*WHAT YOU ARE ASKED TO DO:*
Can you reproduce the data from its first line up to and including the line with "True or false: the data shows 4 at 公路.", swapping every "range" for "spread" and leaving everything else untouched?

*EXTRACTED RECORDS:*
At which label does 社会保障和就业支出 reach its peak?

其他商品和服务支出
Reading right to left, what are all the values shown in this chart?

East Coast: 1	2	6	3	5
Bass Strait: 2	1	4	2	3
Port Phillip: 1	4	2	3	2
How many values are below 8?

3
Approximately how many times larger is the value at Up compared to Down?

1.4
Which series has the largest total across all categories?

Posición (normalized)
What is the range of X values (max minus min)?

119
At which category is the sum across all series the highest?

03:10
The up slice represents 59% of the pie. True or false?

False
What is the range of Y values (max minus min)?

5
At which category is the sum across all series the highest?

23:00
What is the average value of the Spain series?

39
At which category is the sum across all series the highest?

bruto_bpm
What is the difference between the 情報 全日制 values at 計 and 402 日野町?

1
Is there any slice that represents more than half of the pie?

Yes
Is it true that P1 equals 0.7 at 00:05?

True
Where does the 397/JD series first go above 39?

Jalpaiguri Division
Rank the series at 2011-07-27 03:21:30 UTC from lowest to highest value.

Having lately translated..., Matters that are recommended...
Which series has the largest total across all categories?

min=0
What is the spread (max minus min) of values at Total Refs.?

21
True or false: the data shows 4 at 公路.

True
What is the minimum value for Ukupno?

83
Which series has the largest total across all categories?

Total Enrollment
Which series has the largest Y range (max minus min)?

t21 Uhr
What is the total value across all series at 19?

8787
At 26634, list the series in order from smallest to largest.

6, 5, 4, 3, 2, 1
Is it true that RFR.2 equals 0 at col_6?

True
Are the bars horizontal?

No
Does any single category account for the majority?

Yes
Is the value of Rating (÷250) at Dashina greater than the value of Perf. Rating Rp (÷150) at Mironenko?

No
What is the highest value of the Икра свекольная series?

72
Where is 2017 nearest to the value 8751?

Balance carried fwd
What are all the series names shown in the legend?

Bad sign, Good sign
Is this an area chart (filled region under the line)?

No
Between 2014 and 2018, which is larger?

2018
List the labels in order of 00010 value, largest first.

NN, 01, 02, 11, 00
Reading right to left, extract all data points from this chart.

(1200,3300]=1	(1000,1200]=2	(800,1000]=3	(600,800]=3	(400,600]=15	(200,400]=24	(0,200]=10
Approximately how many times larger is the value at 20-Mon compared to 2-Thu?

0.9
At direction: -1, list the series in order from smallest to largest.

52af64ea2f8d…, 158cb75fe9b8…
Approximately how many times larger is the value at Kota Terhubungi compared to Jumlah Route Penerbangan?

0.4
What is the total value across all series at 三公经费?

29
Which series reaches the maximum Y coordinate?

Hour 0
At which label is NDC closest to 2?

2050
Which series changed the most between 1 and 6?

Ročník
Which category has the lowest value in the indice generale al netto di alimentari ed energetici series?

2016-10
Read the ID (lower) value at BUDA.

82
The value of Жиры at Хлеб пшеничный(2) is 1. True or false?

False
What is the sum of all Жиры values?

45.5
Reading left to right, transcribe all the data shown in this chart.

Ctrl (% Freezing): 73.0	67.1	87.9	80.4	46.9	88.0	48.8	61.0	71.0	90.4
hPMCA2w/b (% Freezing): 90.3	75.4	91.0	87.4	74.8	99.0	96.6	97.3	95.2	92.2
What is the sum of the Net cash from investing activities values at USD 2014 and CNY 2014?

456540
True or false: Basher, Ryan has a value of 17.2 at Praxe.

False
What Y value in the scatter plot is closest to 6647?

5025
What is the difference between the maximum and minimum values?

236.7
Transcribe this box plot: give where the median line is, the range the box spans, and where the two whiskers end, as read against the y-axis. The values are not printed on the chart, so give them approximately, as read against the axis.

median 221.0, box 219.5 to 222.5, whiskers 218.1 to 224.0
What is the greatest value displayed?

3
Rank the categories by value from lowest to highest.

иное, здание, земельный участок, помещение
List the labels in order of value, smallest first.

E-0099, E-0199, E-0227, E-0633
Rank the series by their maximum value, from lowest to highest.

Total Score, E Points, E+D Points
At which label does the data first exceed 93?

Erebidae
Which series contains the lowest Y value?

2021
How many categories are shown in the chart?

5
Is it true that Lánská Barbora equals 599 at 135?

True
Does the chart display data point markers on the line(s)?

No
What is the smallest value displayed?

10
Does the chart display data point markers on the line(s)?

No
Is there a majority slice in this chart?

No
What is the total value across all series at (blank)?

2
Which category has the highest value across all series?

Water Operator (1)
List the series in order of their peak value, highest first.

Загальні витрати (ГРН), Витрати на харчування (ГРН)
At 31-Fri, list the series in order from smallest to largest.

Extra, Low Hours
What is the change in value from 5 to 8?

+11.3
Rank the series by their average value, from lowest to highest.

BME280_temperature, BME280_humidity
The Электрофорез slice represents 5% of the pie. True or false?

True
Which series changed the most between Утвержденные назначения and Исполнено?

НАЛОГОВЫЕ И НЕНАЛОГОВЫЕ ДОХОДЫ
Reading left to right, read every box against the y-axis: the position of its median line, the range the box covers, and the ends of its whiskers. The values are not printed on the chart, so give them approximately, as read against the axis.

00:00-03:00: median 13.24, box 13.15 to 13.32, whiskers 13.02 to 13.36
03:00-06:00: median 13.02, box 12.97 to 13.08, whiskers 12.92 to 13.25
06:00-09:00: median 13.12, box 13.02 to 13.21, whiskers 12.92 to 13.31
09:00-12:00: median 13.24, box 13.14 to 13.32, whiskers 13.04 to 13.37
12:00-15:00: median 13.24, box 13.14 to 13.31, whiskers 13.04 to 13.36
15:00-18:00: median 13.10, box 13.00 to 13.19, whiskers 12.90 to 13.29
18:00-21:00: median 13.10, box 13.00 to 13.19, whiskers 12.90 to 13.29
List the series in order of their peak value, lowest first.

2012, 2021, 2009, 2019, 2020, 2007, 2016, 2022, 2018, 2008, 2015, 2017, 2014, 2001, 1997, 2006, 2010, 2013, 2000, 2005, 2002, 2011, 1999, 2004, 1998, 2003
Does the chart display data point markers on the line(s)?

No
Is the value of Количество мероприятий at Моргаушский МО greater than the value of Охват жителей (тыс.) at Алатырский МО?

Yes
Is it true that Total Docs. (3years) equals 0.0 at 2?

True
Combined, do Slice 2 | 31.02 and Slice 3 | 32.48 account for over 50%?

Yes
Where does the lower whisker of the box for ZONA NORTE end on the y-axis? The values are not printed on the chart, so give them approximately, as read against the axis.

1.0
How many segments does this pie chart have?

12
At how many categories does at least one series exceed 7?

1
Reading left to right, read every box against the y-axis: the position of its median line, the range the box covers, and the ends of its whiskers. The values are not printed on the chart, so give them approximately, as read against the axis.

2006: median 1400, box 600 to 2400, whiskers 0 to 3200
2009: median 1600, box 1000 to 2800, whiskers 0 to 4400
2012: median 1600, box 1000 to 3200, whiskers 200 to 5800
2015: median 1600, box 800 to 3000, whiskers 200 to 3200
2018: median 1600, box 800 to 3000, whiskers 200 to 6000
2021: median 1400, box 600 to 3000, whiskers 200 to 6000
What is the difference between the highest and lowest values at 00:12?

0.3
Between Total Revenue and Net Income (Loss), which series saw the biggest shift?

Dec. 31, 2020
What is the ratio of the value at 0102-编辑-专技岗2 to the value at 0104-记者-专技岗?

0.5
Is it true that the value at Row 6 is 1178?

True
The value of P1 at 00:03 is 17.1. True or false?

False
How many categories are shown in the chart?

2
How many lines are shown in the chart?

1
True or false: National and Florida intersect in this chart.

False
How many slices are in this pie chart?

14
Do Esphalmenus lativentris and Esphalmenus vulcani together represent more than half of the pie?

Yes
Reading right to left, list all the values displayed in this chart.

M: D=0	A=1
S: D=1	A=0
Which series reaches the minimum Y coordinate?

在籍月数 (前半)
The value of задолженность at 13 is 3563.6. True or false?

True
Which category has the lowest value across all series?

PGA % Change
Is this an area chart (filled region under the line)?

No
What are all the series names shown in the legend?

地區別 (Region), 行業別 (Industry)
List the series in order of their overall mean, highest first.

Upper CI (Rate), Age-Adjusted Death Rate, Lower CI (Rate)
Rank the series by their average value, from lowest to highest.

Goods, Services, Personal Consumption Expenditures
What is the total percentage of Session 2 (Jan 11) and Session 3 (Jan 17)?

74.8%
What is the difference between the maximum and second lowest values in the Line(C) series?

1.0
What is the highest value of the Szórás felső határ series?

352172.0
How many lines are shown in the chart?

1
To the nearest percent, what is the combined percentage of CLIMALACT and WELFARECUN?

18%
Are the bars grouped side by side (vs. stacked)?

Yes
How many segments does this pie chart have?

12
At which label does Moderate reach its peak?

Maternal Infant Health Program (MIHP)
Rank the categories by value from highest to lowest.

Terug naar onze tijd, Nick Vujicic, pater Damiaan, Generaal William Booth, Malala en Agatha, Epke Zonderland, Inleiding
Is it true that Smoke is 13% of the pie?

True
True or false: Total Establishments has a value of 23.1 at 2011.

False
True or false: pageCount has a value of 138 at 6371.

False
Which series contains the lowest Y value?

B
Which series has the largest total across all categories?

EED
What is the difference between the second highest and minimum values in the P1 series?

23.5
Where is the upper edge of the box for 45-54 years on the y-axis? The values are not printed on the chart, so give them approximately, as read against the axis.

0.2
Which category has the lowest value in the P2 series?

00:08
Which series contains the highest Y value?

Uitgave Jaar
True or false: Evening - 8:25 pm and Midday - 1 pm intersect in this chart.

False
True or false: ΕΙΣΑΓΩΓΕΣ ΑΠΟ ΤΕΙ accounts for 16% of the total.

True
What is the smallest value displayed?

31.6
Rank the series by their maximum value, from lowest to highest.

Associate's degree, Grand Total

*WRITTEN ANSWER:*
At which label does 社会保障和就业支出 reach its peak?

其他商品和服务支出
Reading right to left, what are all the values shown in this chart?

East Coast: 1	2	6	3	5
Bass Strait: 2	1	4	2	3
Port Phillip: 1	4	2	3	2
How many values are below 8?

3
Approximately how many times larger is the value at Up compared to Down?

1.4
Which series has the largest total across all categories?

Posición (normalized)
What is the spread of X values (max minus min)?

119
At which category is the sum across all series the highest?

03:10
The up slice represents 59% of the pie. True or false?

False
What is the spread of Y values (max minus min)?

5
At which category is the sum across all series the highest?

23:00
What is the average value of the Spain series?

39
At which category is the sum across all series the highest?

bruto_bpm
What is the difference between the 情報 全日制 values at 計 and 402 日野町?

1
Is there any slice that represents more than half of the pie?

Yes
Is it true that P1 equals 0.7 at 00:05?

True
Where does the 397/JD series first go above 39?

Jalpaiguri Division
Rank the series at 2011-07-27 03:21:30 UTC from lowest to highest value.

Having lately translated..., Matters that are recommended...
Which series has the largest total across all categories?

min=0
What is the spread (max minus min) of values at Total Refs.?

21
True or false: the data shows 4 at 公路.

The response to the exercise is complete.